● Source extract:
## begin

# Lab - EDA Bivariate Analysis: Diving into Amazon UK Product Insights Part II
__Objective:__ Delve into the dynamics of product pricing on Amazon UK to uncover insights that can inform business strategies and decision-making.

Dataset: This lab utilizes the Amazon UK product dataset which provides information on product categories, brands, prices, ratings, and more from from Amazon UK. You'll need to download it to start working with it.

In [8]:
import pandas as pd
import matplotlib.pyplot as plt
import seaborn as sns
import numpy as np
from scipy.stats import skew, kurtosis
from scipy.stats import chi2_contingency
from scipy.stats.contingency import association

%matplotlib inline

dataset = 'amz_uk_price_prediction_dataset.csv'
df = pd.read_csv(dataset)

df.head()

Unnamed: 0,uid,asin,title,stars,reviews,price,isBestSeller,boughtInLastMonth,category
0,1,B09B96TG33,"Echo Dot (5th generation, 2022 release) | Big ...",4.7,15308,21.99,False,0,Hi-Fi Speakers
1,2,B01HTH3C8S,"Anker Soundcore mini, Super-Portable Bluetooth...",4.7,98099,23.99,True,0,Hi-Fi Speakers
2,3,B09B8YWXDF,"Echo Dot (5th generation, 2022 release) | Big ...",4.7,15308,21.99,False,0,Hi-Fi Speakers
3,4,B09B8T5VGV,"Echo Dot with clock (5th generation, 2022 rele...",4.7,7205,31.99,False,0,Hi-Fi Speakers
4,5,B09WX6QD65,Introducing Echo Pop | Full sound compact Wi-F...,4.6,1881,17.99,False,0,Hi-Fi Speakers


In [26]:
df.shape

(2443651, 9)

## end

● Problems and tasks:
a - Reproduce the part of the Amazon UK lab that opens with the words containing "Dataset: This lab" and closes with "working with it.".
b - For each statement, answer yes or no on whether the Amazon UK lab agrees with it, and quote the lab's deciding words. (i) The dataset includes product ratings. (ii) The data is loaded with the pandas function read_csv. (iii) The stated objective concerns product pricing on Amazon US.

● Listed records:

## begin

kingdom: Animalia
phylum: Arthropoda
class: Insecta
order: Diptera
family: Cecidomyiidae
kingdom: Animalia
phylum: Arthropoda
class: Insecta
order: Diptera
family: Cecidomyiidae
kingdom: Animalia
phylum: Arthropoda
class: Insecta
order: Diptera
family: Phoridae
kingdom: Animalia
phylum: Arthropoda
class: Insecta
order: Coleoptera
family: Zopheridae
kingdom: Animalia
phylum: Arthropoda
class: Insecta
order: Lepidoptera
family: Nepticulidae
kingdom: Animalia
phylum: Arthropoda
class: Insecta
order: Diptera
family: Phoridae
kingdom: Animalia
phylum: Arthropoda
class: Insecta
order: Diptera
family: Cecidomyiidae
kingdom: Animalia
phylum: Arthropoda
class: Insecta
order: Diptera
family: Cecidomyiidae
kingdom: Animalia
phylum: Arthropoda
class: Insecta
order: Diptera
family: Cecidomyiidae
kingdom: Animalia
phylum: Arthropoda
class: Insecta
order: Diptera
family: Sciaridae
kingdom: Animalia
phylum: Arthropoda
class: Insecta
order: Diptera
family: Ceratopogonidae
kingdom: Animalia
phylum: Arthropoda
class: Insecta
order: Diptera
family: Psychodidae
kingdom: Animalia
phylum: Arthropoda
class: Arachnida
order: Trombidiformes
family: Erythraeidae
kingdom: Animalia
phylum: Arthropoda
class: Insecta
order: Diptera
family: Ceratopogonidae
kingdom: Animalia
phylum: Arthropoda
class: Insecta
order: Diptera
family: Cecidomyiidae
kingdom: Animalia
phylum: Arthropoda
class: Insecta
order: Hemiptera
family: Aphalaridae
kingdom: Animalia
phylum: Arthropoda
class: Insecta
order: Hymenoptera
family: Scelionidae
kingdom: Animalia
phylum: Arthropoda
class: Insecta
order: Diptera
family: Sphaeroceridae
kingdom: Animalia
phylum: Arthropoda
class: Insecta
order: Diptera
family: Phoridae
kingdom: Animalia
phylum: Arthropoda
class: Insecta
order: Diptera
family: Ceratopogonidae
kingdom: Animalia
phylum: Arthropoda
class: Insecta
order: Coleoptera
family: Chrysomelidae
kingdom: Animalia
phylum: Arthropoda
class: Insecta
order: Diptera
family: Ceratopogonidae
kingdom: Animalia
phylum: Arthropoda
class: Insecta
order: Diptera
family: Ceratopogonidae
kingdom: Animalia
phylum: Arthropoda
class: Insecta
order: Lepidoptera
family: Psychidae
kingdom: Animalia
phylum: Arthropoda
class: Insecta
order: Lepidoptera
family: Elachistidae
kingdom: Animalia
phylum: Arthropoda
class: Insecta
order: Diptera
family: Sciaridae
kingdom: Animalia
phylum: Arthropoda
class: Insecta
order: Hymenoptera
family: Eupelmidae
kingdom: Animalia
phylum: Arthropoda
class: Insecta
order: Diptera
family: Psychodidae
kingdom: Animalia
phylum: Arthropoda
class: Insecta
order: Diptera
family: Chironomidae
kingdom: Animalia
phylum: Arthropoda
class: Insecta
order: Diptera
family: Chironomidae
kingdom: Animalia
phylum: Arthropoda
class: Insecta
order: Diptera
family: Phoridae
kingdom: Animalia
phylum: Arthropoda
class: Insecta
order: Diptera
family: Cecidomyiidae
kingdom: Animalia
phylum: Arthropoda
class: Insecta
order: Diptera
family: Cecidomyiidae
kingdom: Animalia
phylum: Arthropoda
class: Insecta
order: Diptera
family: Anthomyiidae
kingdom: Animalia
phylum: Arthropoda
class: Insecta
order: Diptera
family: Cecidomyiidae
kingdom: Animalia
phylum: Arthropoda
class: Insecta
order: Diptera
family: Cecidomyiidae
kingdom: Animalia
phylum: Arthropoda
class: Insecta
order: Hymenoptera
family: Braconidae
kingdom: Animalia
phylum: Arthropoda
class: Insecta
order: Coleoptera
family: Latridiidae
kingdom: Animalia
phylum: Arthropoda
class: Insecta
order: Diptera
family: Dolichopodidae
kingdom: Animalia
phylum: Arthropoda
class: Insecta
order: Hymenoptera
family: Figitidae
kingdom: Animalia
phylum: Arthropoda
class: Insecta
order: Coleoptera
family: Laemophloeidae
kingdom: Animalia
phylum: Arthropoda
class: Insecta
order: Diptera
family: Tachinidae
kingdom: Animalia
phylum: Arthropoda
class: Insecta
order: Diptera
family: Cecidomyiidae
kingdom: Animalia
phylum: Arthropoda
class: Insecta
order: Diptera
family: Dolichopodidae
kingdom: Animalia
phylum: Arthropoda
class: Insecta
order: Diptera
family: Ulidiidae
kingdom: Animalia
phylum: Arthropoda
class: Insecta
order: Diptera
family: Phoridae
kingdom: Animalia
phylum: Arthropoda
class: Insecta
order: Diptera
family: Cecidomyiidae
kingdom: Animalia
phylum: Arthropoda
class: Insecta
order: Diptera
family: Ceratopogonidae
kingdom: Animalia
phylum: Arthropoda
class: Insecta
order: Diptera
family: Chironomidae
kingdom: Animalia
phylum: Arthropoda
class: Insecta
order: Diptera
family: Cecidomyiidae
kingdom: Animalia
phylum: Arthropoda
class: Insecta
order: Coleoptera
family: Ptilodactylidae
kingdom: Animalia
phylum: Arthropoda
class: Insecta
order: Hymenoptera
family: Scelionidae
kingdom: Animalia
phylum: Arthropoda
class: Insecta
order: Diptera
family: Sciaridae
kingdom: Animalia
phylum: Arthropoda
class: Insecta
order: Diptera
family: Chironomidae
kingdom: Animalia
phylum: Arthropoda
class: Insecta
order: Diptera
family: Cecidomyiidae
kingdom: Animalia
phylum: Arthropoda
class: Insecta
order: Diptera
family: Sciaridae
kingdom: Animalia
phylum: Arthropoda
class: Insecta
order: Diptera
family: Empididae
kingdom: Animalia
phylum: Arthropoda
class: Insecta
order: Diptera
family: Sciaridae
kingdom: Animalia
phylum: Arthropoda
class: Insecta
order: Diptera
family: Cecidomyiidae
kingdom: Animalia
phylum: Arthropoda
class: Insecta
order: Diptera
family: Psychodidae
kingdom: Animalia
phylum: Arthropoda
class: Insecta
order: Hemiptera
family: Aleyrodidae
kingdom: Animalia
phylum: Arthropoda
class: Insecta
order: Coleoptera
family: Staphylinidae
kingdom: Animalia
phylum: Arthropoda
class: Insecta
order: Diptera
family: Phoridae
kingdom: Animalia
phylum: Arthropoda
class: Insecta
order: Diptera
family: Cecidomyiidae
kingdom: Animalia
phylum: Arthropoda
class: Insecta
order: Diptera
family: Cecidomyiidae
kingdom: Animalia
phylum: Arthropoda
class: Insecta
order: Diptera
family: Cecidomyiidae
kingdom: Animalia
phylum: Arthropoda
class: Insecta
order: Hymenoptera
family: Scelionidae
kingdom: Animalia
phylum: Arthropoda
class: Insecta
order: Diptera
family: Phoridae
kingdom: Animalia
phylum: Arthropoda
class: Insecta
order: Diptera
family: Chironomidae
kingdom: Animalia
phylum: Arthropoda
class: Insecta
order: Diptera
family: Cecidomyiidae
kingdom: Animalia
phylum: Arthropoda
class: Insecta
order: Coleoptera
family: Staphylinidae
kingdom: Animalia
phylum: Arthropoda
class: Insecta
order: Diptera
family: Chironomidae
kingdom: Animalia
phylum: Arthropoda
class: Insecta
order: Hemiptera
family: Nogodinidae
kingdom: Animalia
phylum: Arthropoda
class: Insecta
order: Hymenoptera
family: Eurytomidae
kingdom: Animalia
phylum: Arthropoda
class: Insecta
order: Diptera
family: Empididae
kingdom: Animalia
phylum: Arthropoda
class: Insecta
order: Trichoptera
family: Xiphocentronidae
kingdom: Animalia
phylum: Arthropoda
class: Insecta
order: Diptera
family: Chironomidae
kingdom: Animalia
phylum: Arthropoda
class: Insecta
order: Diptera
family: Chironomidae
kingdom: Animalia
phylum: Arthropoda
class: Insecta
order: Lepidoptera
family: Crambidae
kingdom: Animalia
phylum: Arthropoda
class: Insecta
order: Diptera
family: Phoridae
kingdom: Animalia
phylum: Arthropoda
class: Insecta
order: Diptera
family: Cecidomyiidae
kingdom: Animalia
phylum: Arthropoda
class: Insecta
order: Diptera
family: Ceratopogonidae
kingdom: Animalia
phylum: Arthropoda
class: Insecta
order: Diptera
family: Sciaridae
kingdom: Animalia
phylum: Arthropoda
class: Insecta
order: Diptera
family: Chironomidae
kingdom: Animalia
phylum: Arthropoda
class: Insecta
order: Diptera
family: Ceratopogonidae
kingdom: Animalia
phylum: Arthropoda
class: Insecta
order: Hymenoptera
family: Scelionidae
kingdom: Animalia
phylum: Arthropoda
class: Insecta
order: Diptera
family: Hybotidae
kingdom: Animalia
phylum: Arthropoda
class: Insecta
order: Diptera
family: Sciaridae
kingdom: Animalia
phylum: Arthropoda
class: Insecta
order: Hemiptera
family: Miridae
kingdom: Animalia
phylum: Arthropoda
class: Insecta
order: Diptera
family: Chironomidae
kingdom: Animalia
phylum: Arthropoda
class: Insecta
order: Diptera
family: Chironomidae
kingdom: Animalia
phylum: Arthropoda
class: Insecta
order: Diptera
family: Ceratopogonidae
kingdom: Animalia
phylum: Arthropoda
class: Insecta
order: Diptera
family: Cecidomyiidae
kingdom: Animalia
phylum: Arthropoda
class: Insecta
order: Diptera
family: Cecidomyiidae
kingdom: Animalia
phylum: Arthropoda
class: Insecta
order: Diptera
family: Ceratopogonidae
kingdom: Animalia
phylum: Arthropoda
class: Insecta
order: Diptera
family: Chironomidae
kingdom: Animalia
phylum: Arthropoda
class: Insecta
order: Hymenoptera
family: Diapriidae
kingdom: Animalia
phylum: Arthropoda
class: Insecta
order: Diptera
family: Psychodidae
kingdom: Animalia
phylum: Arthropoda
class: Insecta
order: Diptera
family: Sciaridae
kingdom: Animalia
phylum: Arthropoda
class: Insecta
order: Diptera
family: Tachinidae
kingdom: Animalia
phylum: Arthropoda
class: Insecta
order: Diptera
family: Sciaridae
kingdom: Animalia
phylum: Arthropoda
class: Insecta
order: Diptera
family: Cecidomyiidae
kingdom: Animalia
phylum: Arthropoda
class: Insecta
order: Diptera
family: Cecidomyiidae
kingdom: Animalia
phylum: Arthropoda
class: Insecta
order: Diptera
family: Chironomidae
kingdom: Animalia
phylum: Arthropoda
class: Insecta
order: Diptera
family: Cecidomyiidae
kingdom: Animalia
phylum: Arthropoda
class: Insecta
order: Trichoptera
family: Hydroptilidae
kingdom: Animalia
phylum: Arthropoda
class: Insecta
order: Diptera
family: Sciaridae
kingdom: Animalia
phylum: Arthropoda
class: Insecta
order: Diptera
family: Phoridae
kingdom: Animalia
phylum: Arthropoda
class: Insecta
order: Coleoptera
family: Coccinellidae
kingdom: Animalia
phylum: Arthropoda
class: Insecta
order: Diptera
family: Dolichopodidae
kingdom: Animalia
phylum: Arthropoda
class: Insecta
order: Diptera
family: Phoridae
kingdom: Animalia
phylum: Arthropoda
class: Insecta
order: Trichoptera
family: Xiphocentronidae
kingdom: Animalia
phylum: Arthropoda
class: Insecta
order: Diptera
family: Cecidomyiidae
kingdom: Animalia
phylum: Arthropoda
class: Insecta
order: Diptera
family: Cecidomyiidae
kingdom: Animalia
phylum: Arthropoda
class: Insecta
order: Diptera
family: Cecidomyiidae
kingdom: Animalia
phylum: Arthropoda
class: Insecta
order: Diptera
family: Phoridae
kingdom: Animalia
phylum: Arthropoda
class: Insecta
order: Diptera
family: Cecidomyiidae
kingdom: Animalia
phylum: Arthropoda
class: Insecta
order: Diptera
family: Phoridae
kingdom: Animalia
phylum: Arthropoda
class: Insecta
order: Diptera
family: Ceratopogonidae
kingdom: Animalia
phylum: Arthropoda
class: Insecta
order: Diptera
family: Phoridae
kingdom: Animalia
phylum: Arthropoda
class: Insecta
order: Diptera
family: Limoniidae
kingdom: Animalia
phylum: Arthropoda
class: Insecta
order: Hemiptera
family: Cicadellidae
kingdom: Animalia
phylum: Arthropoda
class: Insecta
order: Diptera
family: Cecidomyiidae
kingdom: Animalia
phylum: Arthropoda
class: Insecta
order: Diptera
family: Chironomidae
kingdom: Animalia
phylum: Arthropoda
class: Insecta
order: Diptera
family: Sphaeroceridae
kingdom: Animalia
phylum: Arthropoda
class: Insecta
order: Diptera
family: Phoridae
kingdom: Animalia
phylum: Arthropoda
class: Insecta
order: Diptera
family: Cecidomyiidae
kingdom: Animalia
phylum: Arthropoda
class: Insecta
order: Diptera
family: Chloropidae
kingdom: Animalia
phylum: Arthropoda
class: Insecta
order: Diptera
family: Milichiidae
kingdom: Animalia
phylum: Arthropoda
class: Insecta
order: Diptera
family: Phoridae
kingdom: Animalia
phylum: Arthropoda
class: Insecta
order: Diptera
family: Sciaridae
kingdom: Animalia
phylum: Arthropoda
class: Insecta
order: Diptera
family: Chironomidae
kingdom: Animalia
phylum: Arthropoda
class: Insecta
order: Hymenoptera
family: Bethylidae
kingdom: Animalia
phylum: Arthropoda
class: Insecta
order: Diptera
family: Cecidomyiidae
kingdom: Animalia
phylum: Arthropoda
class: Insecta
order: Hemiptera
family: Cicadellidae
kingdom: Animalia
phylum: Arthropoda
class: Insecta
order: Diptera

## end

● Problem solutions:
a -
Dataset: This lab utilizes the Amazon UK product dataset which provides information on product categories, brands, prices, ratings, and more from from Amazon UK. You'll need to download it to start working with it.

b -
(i) Yes: "information on product categories, brands, prices, ratings, and more"
(ii) Yes: "df = pd.read_csv(dataset)"
(iii) No: "Delve into the dynamics of product pricing on Amazon UK"